Archaeologists have uncovered the bones of 60 mammoths near Mexico City, Mexico. The fossils were found under an airport that’s under construction. In October, Mexico’s National Institute of Anthropology and History began digging at the site. Since then, archaeologists have excavated the bones of 60 mammoths. Experts say there are many more in the ground.

“There are too many, there are hundreds,” says the institute’s Pedro Sánchez Nava. Archaeologists have been able to excavate about 10 mammoths a month since their work began. They will continue to dig until 2022, when construction at the airport is completed. So far, nothing has been found that would require work on the airport to stop.

Mammoths were huge, elephant-like herbivores. They disappeared from the region that is now Mexico some 10,000 years ago. They became extinct around 4,000 years ago. Scientists say the new fossils could help them understand why the species died out.

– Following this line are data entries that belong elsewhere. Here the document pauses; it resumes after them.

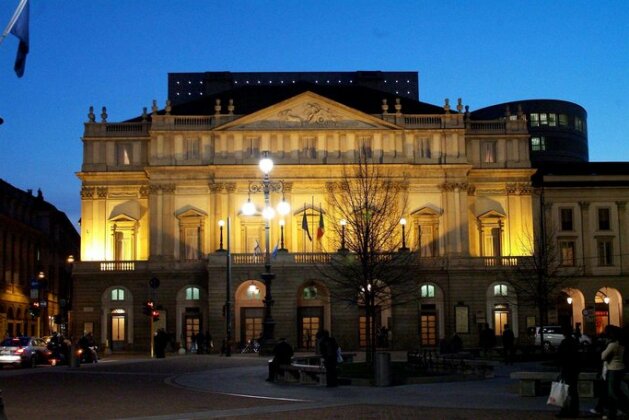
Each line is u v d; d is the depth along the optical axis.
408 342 73.88
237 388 32.09
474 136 88.06
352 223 65.88
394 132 85.38
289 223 83.94
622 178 90.25
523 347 58.25
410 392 29.83
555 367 42.72
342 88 96.50
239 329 75.94
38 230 103.81
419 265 75.94
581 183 89.88
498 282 84.25
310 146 85.25
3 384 34.25
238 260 75.50
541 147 132.62
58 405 26.05
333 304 73.19
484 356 54.03
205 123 85.94
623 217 89.88
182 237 84.75
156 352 63.03
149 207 84.94
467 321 83.44
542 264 70.94
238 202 84.38
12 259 92.75
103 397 28.53
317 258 74.88
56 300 119.38
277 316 74.75
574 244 89.25
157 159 84.94
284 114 85.19
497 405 24.94
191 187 85.19
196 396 28.80
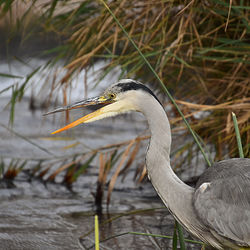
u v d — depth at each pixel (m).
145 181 11.68
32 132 16.17
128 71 9.90
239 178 6.19
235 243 6.29
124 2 9.12
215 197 6.20
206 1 9.45
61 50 10.33
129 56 9.36
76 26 10.02
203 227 6.44
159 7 9.60
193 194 6.38
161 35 9.55
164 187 6.47
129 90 6.56
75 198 10.77
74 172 11.57
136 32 10.05
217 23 9.68
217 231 6.17
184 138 10.75
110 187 10.11
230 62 9.70
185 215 6.46
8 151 13.95
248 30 8.69
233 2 9.04
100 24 9.23
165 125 6.43
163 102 10.84
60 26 10.14
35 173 12.33
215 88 9.83
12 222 9.34
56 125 16.94
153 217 9.58
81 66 9.50
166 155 6.47
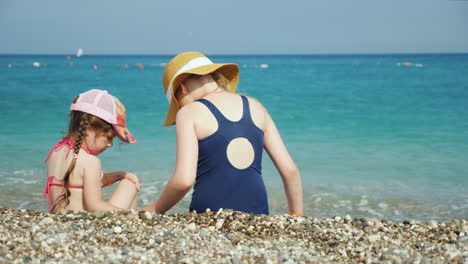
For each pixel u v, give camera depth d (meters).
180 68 3.00
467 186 6.09
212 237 2.35
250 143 2.83
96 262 1.97
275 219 2.69
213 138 2.75
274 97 20.67
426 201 5.46
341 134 10.58
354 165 7.39
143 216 2.62
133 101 18.05
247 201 2.80
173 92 3.10
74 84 29.97
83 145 3.03
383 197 5.64
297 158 7.95
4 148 8.46
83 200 2.95
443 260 2.09
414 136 10.19
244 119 2.83
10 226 2.31
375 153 8.34
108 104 3.02
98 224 2.48
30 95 20.66
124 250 2.10
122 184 3.21
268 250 2.21
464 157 7.93
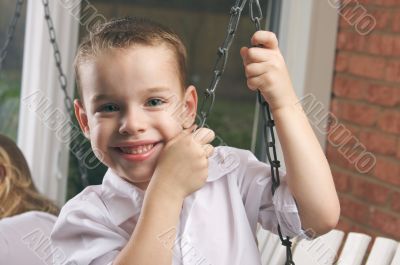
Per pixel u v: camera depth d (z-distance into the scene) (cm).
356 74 312
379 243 204
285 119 136
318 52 315
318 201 136
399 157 291
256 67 135
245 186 149
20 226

ANCIENT ANIMAL This illustration shows what a mammoth might have looked like.


Some of the bones were found on the shores of an ancient body of water. The large, shallow lake is gone, but it was once surrounded by grass and reeds. This attracted mammoths, each of which ate up to 330 pounds of plants every day. “It was like paradise for them,” Sánchez Nava says.

The excavations are happening about six miles from San Antonio Xahuento, where mammoth fossils were found last year. Scientists discovered two pits there that were six feet deep. They were dug by humans, about 15,000 years ago.

Scientists believe hunters used the pits to trap mammoths. People may have chased the animals into these traps. The bones of 14 animals were found in of them.

At the new site, the mammoths probably died after getting stuck in mud. Sánchez Nava says it’s possible that humans chased the animals into the soft earth. After doing so, they may have eaten the mammoths. The large number of fossils indicates that prehistoric humans may have regularly eaten mammoths. “In fact, it may have been part of their daily diet,” Sánchez Nava says.